Their mission, to kill or capture a Taliban associate named Ahmad Shah, goes south when the squad of four Navy SEALs is discovered by a group of goat herders that cross paths with them in the mountains. This part lines up with Luttrell’s book, but in the film the ultimate decision to let the civilians go and possibly allow them to go back to the Taliban is made by Lieutenant Michael Murphy (Taylor Kitsch) while in reality the team took a vote. Murphy and Luttrell voted to release the herders, Sonar Technician Matthew Axelson (Ben Foster) voted to execute them and Gunner’s Mate Danny Dietz (Emile Hirsch) abstained from voting. Either way, the final decision led to a brutal and horrific firefight that would take 19 American lives.

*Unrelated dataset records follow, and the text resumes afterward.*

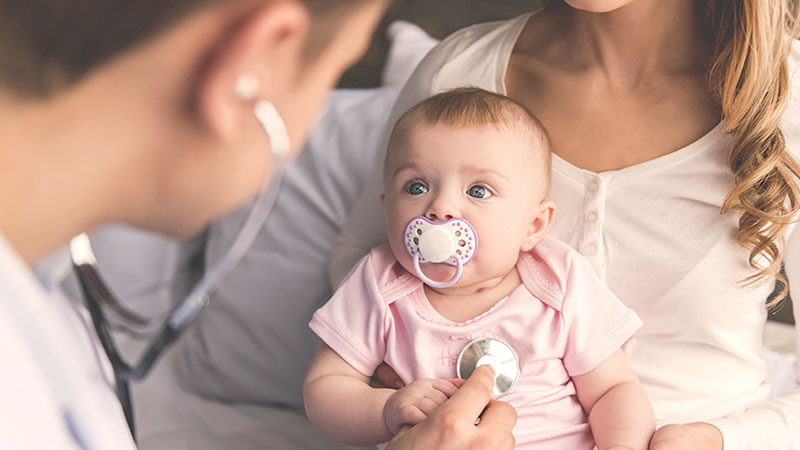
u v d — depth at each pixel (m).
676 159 1.19
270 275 1.63
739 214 1.19
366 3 0.53
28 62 0.48
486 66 1.33
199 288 0.67
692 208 1.20
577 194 1.22
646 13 1.18
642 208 1.20
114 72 0.49
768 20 1.11
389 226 1.17
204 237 1.90
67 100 0.50
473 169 1.12
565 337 1.12
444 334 1.12
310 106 0.56
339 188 1.66
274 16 0.48
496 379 1.09
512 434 1.05
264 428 1.55
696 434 1.11
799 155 1.20
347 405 1.11
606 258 1.22
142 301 1.81
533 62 1.31
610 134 1.23
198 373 1.65
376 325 1.16
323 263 1.61
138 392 1.65
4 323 0.46
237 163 0.55
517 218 1.13
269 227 1.67
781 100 1.15
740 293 1.21
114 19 0.47
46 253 0.55
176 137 0.53
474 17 2.05
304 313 1.59
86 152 0.52
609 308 1.14
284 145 0.53
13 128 0.50
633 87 1.23
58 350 0.53
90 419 0.55
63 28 0.47
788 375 1.57
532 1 1.98
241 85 0.50
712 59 1.19
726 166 1.18
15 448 0.44
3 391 0.45
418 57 1.92
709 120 1.21
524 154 1.14
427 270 1.13
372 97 1.79
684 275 1.19
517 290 1.15
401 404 1.03
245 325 1.62
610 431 1.08
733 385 1.27
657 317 1.23
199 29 0.49
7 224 0.52
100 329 0.77
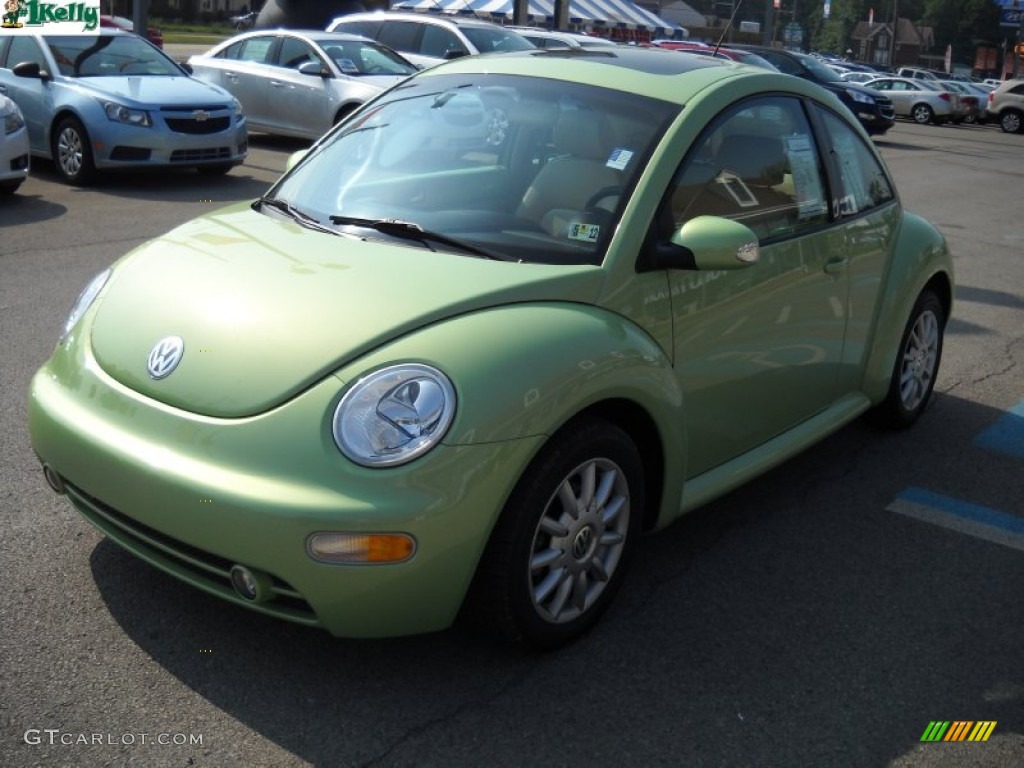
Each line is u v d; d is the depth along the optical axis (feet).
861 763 9.32
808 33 399.24
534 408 9.37
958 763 9.42
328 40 47.09
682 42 72.23
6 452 14.48
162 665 9.99
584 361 9.84
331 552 8.75
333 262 10.74
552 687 10.04
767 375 12.89
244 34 49.47
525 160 12.01
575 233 11.05
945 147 79.56
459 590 9.27
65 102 35.09
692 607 11.68
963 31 411.13
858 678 10.58
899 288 15.74
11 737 8.87
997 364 22.08
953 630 11.62
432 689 9.89
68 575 11.43
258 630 10.63
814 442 14.19
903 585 12.52
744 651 10.89
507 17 88.07
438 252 11.03
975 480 15.78
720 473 12.48
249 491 8.88
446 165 12.41
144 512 9.42
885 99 78.48
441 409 9.06
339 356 9.36
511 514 9.50
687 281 11.35
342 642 10.50
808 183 13.76
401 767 8.87
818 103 14.49
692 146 11.80
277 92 47.03
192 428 9.37
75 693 9.50
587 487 10.23
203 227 12.38
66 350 11.05
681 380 11.45
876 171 15.99
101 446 9.71
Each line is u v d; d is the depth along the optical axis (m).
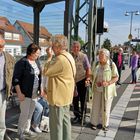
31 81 3.09
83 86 3.93
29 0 4.91
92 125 3.79
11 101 4.34
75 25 5.22
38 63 3.22
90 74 3.86
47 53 3.20
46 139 3.32
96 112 3.76
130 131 3.81
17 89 3.02
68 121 2.75
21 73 3.04
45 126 3.54
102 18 5.24
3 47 2.72
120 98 6.24
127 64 19.20
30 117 3.29
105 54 3.56
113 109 5.09
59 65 2.58
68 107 2.75
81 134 3.59
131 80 9.96
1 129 2.90
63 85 2.62
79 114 4.03
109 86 3.59
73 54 3.93
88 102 4.87
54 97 2.62
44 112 3.65
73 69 2.69
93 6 5.04
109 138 3.50
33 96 3.16
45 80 3.05
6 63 2.77
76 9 5.22
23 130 3.22
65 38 2.69
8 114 4.10
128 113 4.82
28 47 3.12
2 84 2.77
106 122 3.64
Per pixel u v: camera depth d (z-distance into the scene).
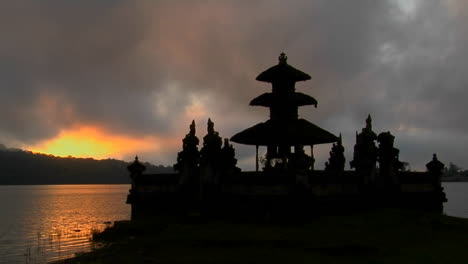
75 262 28.03
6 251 42.12
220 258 24.98
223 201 39.16
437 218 37.97
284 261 23.72
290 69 45.53
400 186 43.19
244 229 32.84
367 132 44.06
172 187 42.84
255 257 24.70
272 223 35.66
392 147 44.19
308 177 37.50
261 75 46.03
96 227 69.31
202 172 40.72
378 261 23.61
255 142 44.81
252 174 38.53
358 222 34.94
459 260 24.05
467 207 128.25
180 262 24.80
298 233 31.16
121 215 100.50
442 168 45.00
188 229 34.31
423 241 29.19
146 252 28.42
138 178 44.34
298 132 42.38
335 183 39.38
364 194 40.78
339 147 58.84
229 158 52.56
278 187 36.81
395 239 29.62
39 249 40.81
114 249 30.88
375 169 42.44
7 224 78.38
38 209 126.88
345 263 23.17
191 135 43.38
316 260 23.80
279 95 45.28
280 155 45.22
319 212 37.75
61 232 59.19
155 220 40.09
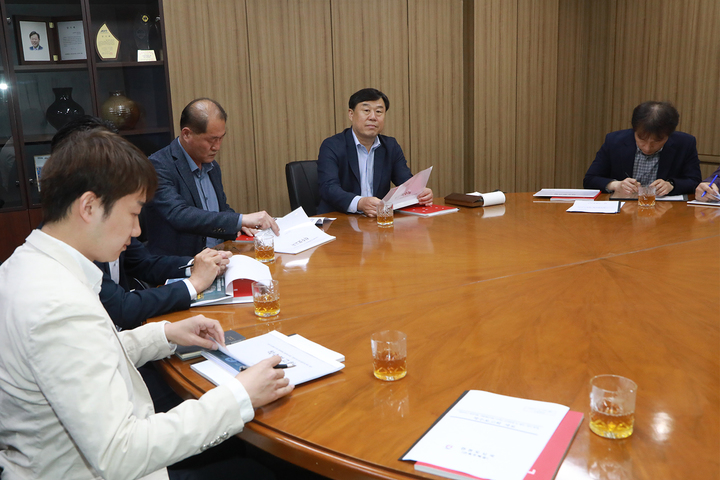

Another fictional aspect of the movie was the Taliban coming into the village where Luttrell was taken when a civilian named Mohammad Gulab (Ali Suliman) found him. The first time the terrorists arrive, they bring Luttrell out and nearly execute him, only stopped by a few villagers firing their AK-47s in the air to get them to leave. When the Taliban returns again, a warzone erupts in the village and Luttrell’s saviors fight them off until U.S. air support arrives, planes and helicopters guns-blazing.

Neither of these events really occurred. Although the Taliban found Luttrell and beat him, he was not almost executed with a machete, nor did the Taliban launch an attack on the village in retaliation later on. When American forces finally found Luttrell, they crossed paths with him and Gulab in the mountains, investigating a lead from a stress beacon Luttrell had triggered earlier.

However, just because Hollywood can’t resist putting its own twist on a delicate story does not mean the film isn’t worth watching. Berg and the actors worked closely with Luttrell himself and other former SEALs who walked them through which fighting tactics would make sense and to reenact the firefight to be as authentic as possible. The result is a convincing depiction of the realities of war and what these American heroes endured, thankfully leaving any political debate about the rules of warfare out of the picture while showing what true courage is about.